──────── Study material ────────

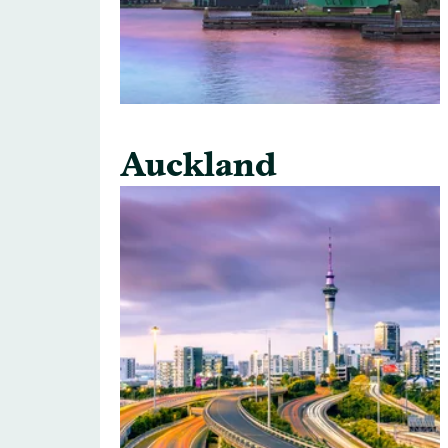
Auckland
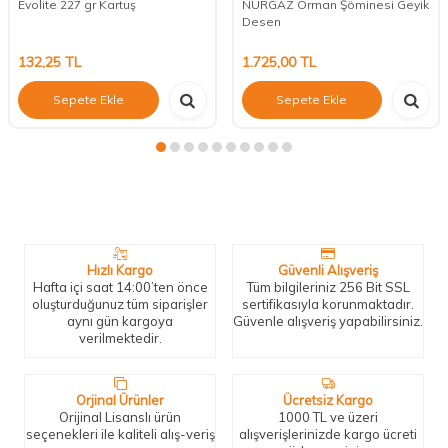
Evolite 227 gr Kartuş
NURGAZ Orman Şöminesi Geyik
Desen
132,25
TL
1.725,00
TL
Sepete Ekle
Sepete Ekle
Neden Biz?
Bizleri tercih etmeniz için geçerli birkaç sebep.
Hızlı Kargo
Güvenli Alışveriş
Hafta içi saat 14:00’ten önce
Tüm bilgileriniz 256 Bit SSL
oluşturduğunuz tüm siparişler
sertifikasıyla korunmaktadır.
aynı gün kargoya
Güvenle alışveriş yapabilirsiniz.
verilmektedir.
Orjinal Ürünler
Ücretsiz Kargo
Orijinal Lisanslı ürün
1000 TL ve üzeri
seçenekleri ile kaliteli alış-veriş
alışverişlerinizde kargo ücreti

────────
──────── Study material ────────

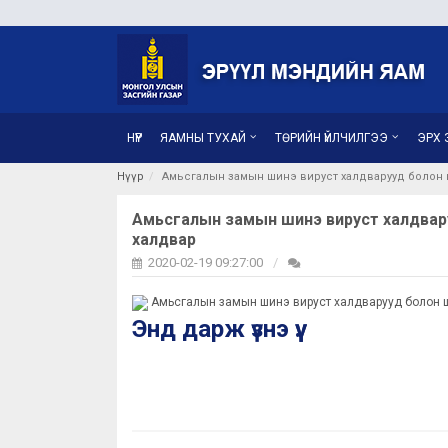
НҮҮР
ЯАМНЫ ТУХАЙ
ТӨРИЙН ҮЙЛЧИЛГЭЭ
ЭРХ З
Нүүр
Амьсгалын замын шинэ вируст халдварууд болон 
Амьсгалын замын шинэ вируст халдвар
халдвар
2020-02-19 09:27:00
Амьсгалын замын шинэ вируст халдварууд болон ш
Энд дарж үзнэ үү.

────────
──────── Study material ────────

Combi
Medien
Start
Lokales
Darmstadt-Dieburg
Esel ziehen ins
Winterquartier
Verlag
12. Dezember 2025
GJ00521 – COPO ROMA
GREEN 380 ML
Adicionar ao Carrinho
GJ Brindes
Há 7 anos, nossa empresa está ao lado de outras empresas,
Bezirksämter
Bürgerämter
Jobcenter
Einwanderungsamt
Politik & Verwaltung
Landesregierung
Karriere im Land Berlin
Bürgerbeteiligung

────────

* _Task instructions_: Reproduce the lines of the records starting at the line containing "Evolite 227 gr Kartuş" and ending at the line containing "Tüm bilgileriniz 256 Bit SSL", with both of those lines included and every line unchanged.

* _Written solution_:
Evolite 227 gr Kartuş
NURGAZ Orman Şöminesi Geyik
Desen
132,25
TL
1.725,00
TL
Sepete Ekle
Sepete Ekle
Neden Biz?
Bizleri tercih etmeniz için geçerli birkaç sebep.
Hızlı Kargo
Güvenli Alışveriş
Hafta içi saat 14:00’ten önce
Tüm bilgileriniz 256 Bit SSL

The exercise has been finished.